[THE TASK]: This exercise calls for the whole listing to be given again exactly, without images.

[PROVIDED DATA]:

..............................

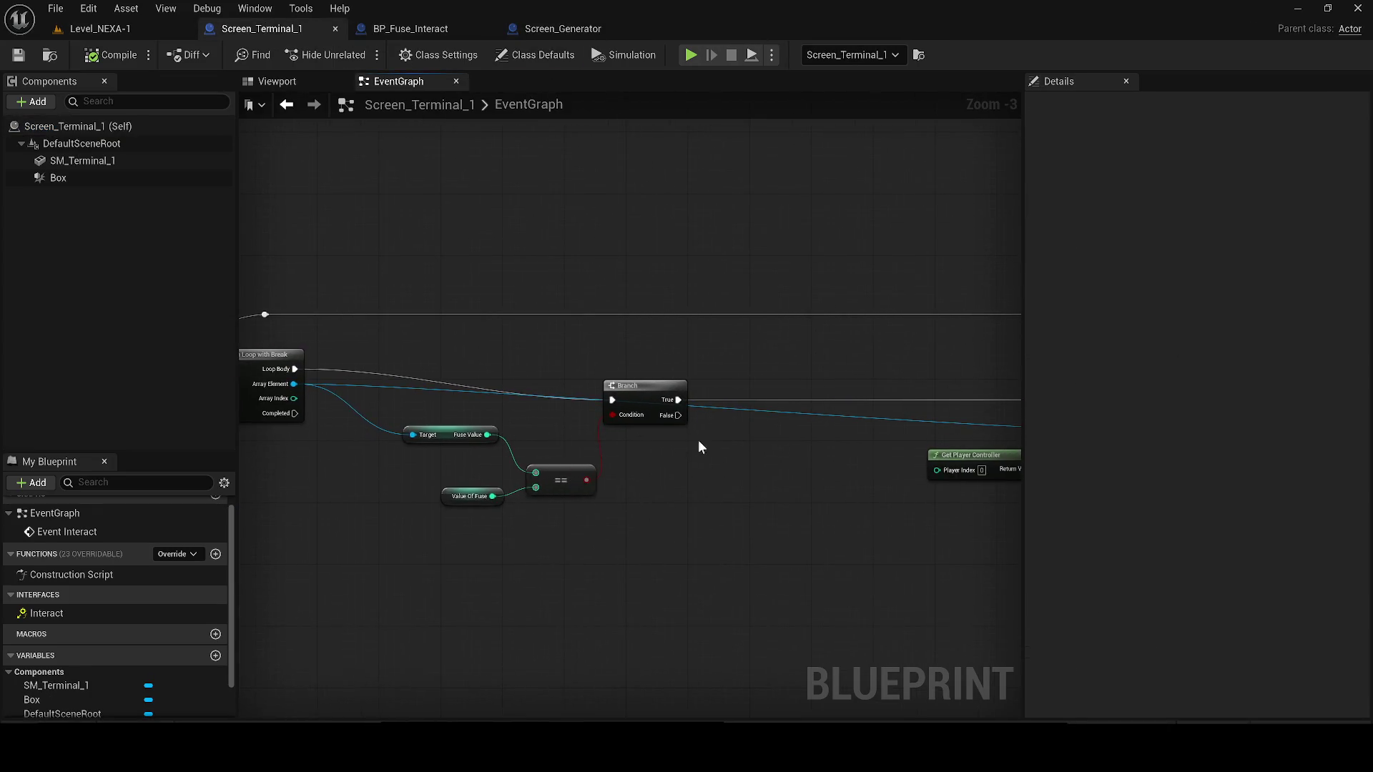
pyautogui.click(430, 30)
pyautogui.click(522, 30)
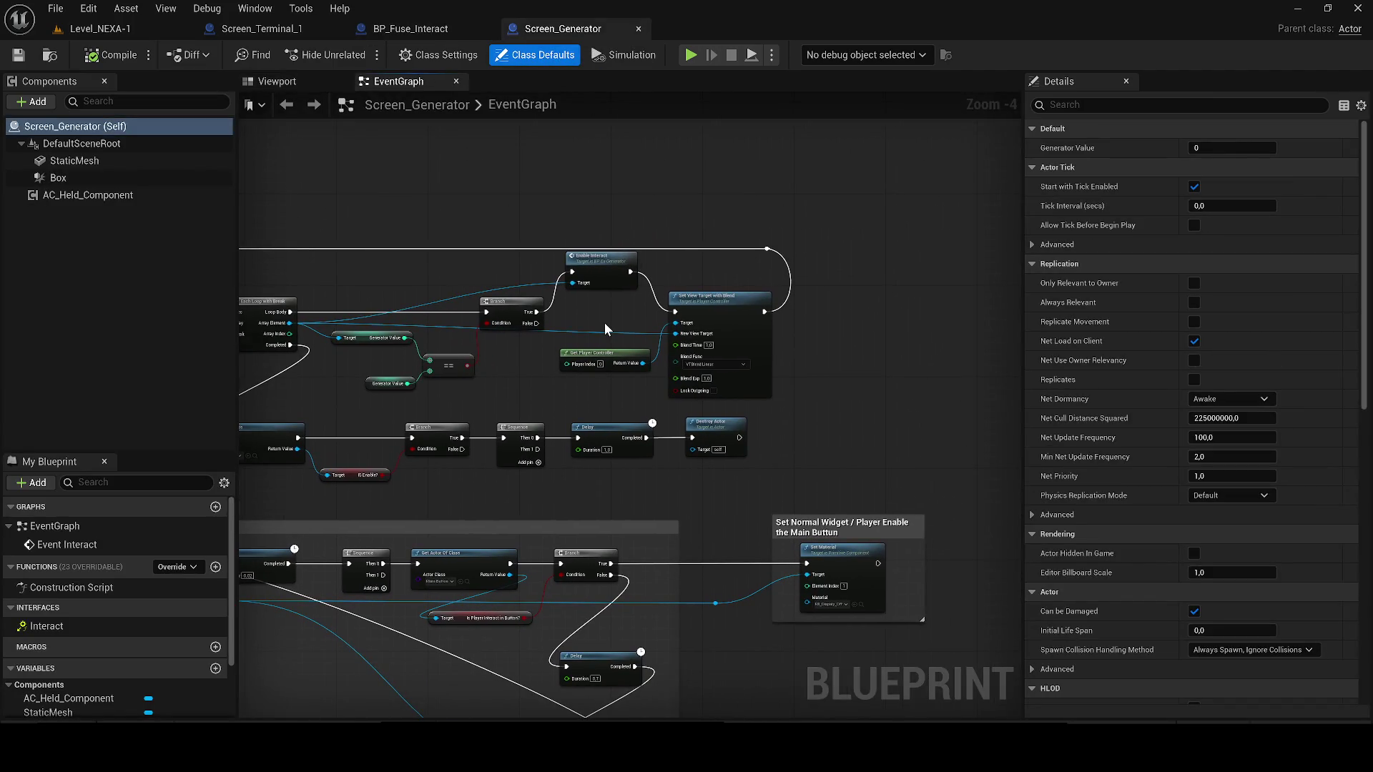
pyautogui.click(262, 29)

..............................

[RESULT OF THE TASK]:
pyautogui.click(430, 30)
pyautogui.click(522, 30)
pyautogui.click(262, 29)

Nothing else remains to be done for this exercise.